Leh Ladakh

First group of pilgrims lands in Ladakh

ADC: With wrinkled face and grey hair, Lham Tenzin, 65, for the first time boarded a flight from Bagdogra airport, West Bengal, on August 26.

Excited and nervous, he anxiously looked underneath his seat adjacent to the window.  Feeling the window glass he asks, “How do I open the window?” while his seatmate break into a laugh.

As Lham and six other pilgrims land at the Indian military base camp in Ladakh, the morning sun, which breaks through rugged mountains, welcomes them.  It was the first sunshine the team saw after they boarded the flight from Bagdogra.  As the thin air from snow-capped mountains hit their faces, Lham from Wangdue says, “It reminds me of the chill at the Dochula pass.”

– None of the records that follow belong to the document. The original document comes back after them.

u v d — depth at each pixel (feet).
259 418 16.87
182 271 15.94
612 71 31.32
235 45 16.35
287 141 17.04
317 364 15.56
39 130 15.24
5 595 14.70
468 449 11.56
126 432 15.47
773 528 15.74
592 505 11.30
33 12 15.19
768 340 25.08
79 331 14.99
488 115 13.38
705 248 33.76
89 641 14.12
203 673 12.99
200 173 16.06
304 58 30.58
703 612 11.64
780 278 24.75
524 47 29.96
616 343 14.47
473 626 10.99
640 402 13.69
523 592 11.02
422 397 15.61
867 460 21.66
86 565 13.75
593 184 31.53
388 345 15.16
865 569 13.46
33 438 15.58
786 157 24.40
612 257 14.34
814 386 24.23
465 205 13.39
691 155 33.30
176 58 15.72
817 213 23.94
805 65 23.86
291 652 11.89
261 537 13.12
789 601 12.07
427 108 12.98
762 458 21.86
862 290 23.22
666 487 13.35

The team was the first of Bhutanese pilgrims to arrive in Ladakh’s Drukpa Kagyu monastery, Hemis, which will host the fifth Annual Drukpa Council (ADC) from today.

Built on top of a hill, surrounded by dry and rocky mountains, Hemis monastery is decorated with flags depicting dragons, the symbol of Drukpa lineage.  Inside are the monks, nuns, lay people, volunteers and pilgrims, gathered by a karmic connection.

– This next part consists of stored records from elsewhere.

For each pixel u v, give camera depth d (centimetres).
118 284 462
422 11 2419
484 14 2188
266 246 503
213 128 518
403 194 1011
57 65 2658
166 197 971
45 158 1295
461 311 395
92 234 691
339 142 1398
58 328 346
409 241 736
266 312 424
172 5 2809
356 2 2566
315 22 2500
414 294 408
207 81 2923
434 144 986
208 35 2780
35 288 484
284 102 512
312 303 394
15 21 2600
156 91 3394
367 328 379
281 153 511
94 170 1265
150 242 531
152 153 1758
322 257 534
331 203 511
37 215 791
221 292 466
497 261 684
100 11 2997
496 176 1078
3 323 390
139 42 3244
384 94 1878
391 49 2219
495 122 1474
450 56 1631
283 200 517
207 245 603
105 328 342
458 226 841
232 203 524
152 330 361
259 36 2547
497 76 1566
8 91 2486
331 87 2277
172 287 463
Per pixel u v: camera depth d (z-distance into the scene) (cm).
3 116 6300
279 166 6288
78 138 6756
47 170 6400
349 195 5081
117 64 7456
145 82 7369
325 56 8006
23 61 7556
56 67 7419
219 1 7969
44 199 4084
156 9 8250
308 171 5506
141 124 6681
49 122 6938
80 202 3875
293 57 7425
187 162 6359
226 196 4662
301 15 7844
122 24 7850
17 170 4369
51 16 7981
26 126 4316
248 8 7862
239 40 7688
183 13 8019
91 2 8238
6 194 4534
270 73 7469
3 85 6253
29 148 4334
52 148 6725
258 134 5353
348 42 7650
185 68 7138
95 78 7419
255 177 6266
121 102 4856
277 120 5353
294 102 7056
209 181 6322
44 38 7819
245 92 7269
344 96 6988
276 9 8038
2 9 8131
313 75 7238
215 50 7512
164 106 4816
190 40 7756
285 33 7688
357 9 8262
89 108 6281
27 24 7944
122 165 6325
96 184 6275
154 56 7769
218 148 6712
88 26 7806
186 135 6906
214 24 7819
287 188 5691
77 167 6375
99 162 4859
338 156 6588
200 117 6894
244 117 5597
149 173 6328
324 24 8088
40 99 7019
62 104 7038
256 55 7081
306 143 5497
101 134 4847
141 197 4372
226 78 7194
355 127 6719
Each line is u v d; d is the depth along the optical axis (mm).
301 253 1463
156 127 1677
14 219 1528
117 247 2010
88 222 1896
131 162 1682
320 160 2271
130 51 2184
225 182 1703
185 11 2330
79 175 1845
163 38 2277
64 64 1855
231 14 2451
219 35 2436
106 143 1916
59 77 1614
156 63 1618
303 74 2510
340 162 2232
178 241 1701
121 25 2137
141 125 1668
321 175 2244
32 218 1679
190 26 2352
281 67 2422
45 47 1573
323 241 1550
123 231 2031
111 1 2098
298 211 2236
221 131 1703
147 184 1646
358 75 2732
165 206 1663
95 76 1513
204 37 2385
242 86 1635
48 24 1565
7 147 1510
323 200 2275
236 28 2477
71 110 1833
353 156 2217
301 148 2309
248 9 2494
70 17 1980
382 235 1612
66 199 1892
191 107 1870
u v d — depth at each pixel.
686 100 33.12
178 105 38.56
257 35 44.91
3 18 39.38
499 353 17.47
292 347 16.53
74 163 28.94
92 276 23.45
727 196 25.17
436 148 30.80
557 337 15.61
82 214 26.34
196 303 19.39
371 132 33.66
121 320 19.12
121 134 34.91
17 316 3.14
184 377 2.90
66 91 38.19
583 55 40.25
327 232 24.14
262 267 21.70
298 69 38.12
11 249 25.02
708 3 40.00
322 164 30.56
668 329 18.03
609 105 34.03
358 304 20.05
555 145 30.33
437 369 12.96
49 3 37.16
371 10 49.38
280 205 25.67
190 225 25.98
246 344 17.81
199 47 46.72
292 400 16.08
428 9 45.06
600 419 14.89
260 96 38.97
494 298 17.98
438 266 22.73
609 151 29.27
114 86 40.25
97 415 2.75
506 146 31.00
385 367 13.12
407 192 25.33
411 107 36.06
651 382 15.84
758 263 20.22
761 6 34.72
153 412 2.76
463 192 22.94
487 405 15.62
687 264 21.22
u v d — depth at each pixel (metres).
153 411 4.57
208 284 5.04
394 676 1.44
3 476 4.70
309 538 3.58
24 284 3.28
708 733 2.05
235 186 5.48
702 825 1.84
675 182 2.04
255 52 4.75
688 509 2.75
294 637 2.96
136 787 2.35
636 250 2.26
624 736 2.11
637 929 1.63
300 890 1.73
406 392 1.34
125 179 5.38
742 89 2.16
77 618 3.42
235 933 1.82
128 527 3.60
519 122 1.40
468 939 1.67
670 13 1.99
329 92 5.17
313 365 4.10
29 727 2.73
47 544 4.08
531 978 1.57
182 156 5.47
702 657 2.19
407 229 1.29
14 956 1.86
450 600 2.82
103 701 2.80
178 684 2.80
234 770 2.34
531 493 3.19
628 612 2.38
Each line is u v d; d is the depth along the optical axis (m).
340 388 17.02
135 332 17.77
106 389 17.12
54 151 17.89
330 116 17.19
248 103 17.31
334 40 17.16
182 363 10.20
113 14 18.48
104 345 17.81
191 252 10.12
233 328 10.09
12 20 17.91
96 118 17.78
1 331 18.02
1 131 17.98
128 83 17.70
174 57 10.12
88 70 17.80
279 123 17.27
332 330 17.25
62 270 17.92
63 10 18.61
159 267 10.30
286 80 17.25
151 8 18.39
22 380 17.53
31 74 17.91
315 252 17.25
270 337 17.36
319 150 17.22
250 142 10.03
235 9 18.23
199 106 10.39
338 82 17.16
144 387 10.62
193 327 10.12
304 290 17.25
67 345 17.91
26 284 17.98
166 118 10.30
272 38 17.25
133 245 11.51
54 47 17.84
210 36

Founded by His Holiness, the twelfth Gyalwang Drukpa Rinpoche, the spiritual head of the Drukpa Kagyu lineage, ADC is a congregation of Drukpa Kagyu masters and yogis, where they discuss and exchange teachings and, pass down unbroken lineage to young masters and disciples.

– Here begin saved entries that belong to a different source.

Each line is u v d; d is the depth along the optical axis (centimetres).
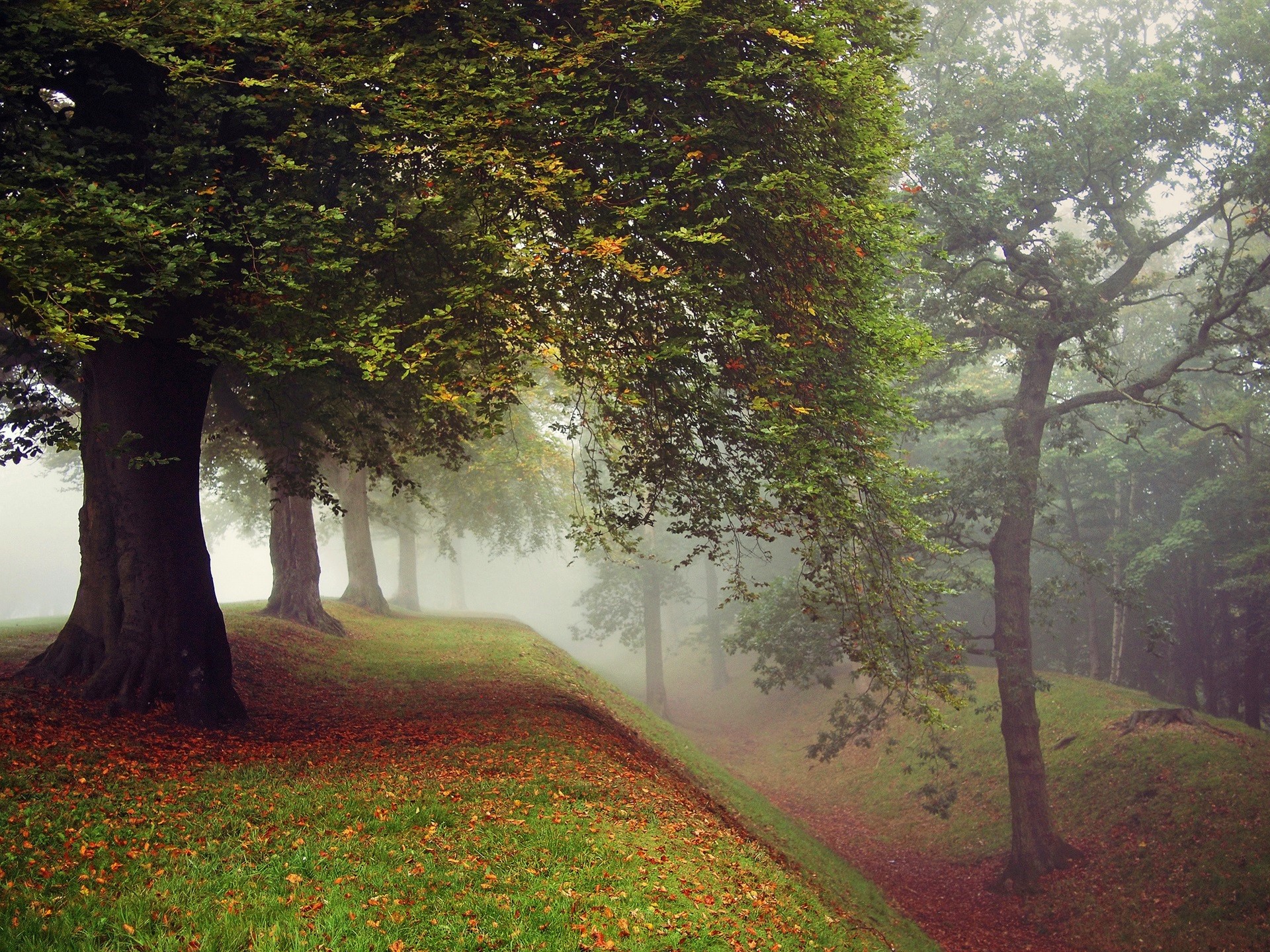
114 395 1262
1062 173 2070
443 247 1183
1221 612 3497
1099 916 1903
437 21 1080
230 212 1066
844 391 1230
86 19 855
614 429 1432
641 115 1059
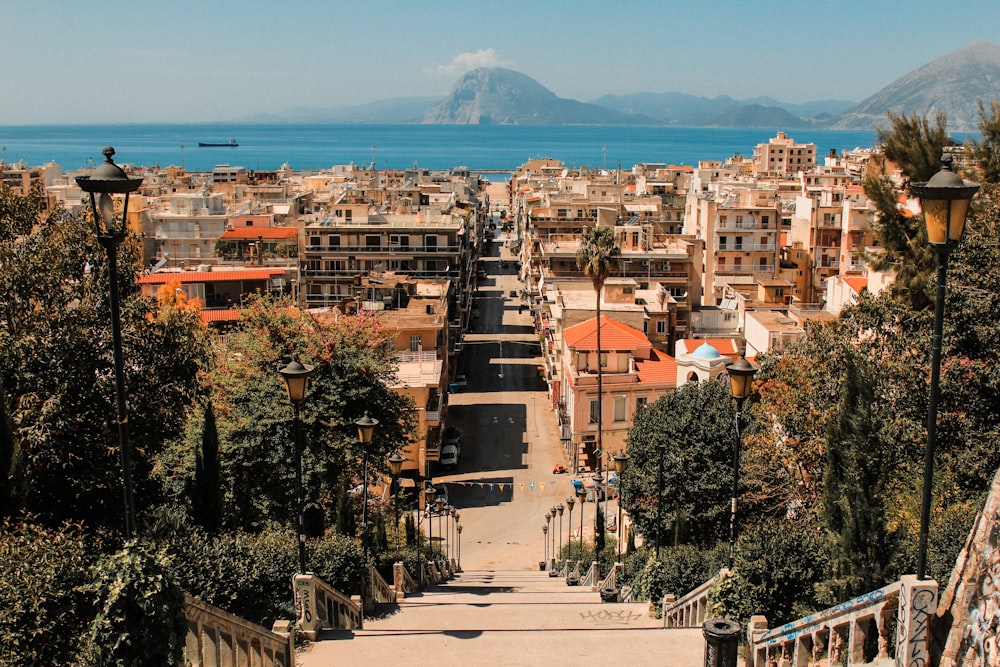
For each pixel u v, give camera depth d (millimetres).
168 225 131750
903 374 29250
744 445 40156
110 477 30922
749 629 17516
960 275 28969
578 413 72375
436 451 71000
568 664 18969
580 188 191250
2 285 31953
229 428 40188
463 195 199125
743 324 78250
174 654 13398
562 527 62625
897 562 18484
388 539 49531
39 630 14969
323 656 19516
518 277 177000
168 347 34750
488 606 28656
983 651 11414
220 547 23141
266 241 125188
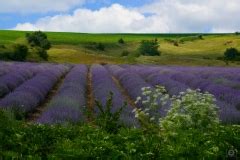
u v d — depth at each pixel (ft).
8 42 380.37
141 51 433.89
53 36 582.76
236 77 111.96
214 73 129.18
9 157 27.35
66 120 46.09
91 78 137.59
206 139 29.43
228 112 50.60
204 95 34.40
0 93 73.36
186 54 451.12
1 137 30.12
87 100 79.82
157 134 31.22
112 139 30.14
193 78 104.17
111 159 27.20
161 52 462.19
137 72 147.02
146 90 35.19
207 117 32.96
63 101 58.90
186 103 33.78
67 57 313.53
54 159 27.22
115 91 76.69
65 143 29.37
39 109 66.23
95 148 27.91
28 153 28.73
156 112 35.42
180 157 27.17
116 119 36.68
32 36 377.09
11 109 53.57
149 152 27.35
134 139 30.17
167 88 85.76
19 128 32.55
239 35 596.70
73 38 579.07
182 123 32.17
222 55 430.61
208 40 564.71
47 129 32.91
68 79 107.04
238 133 30.76
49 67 161.68
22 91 66.54
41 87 80.48
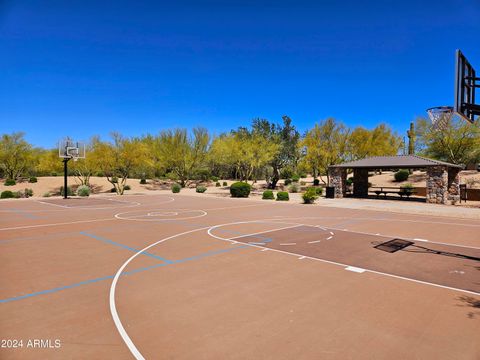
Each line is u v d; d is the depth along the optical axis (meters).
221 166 57.31
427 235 11.36
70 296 5.57
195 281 6.35
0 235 11.48
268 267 7.34
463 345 3.93
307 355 3.70
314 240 10.45
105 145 35.41
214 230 12.41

Lham Tenzin and his group, of which many are females, will attend the opening of the ADC today. “My strong devotion to see His Holiness brought me here,” said Lham Tenzin, even though he seems lost on a foreign soil. “When I saw the rinpoche on television for the first time, I was spiritually motivated to see him in person.”

Like him, Sonam Doenkar from Gelephu left her yarn and loom to receive blessings from His Holiness.  For the mother of seven, who survives on the sale of locally woven clothes, work this time was still secondary. “We’re uncertain what’ll come next; death strikes any time,” she said.  Surviving on a single kidney, Sonam Doenkar said she is expecting a blessing of longevity from the rinpoche.

While, 59-year old Pema Lhandon has come to pray to be reborn as a man in her next life. “Life in the form of woman is taken for lust and enjoyment,” she said. “From His Holiness, I’ll seek a refuge to be reborn as a man.”

Along with the team, more than 40 monks from the central monastic body and Bhutanese delegates, represented by one of the member of parliaments, will also attend the ADC that ends on September 6.